Your assignment:
After counting the lines below that contain "tail", reply with that number alone.

***

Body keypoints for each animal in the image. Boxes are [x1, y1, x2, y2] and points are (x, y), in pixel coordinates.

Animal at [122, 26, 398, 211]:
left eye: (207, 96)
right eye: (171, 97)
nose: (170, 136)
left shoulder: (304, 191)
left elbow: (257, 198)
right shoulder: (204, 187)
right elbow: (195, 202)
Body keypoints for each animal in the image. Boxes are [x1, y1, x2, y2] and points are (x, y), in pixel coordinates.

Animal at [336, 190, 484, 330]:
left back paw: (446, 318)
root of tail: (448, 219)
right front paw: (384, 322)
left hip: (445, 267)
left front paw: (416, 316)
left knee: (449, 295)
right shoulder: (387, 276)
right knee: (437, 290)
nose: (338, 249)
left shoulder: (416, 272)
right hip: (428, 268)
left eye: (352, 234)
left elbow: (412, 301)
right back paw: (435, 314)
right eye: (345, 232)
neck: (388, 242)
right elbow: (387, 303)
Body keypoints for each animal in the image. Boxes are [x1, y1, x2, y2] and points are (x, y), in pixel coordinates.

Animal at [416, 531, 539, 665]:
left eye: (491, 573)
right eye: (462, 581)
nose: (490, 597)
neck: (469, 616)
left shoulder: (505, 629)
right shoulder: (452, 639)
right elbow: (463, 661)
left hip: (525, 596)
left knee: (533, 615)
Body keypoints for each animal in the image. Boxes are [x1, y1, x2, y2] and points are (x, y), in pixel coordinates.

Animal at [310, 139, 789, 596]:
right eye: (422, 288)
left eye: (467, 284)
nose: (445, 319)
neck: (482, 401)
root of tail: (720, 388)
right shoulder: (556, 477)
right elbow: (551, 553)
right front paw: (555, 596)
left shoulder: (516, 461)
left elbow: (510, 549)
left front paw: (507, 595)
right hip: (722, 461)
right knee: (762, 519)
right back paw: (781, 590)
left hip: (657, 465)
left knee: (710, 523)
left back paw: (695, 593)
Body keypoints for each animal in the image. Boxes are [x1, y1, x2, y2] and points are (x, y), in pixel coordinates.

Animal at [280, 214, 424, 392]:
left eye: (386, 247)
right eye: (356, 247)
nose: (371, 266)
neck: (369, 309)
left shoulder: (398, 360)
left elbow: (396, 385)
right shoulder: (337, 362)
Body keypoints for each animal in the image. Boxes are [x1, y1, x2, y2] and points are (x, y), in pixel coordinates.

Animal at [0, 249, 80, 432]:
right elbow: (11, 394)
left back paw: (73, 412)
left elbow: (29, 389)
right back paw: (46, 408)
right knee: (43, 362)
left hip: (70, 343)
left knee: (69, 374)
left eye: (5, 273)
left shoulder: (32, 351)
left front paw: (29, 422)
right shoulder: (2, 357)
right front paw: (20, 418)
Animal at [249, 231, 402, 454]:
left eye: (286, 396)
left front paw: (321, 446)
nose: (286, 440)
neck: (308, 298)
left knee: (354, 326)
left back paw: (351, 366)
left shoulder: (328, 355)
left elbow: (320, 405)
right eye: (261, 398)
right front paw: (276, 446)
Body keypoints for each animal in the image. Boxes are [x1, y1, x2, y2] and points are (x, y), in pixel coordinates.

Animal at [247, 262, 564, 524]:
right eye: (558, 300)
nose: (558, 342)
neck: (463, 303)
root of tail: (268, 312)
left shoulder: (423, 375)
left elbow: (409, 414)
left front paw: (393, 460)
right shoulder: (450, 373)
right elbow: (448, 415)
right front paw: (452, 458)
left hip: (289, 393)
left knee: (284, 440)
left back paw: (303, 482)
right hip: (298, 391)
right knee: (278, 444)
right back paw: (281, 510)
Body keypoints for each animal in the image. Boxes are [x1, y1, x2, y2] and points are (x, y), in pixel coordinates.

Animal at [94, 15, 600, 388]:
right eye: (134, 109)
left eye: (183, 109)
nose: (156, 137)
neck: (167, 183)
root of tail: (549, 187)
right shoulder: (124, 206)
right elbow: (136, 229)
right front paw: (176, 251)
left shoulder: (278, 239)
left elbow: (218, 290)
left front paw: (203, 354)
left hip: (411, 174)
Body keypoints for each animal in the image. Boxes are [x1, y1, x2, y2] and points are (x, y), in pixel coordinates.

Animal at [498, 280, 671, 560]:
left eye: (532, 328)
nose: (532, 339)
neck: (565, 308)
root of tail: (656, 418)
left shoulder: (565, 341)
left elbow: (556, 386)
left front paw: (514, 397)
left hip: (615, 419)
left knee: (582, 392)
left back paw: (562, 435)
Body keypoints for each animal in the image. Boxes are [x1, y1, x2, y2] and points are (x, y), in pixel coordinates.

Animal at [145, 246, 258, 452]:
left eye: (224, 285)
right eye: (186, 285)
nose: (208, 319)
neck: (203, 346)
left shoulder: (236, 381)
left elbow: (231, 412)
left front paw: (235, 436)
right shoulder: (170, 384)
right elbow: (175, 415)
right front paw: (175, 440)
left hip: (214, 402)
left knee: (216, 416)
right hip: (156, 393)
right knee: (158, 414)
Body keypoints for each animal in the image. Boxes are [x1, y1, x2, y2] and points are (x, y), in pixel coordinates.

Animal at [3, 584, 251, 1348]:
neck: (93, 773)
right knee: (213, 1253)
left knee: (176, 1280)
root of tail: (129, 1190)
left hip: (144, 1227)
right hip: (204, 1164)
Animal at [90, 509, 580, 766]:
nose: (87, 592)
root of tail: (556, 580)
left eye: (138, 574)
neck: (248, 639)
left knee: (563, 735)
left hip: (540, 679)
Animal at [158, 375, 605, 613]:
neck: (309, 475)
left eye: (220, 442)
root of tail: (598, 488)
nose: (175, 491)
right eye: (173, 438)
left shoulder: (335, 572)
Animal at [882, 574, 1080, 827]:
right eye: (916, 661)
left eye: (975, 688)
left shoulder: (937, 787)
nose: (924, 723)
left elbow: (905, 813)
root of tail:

***

Written response:
9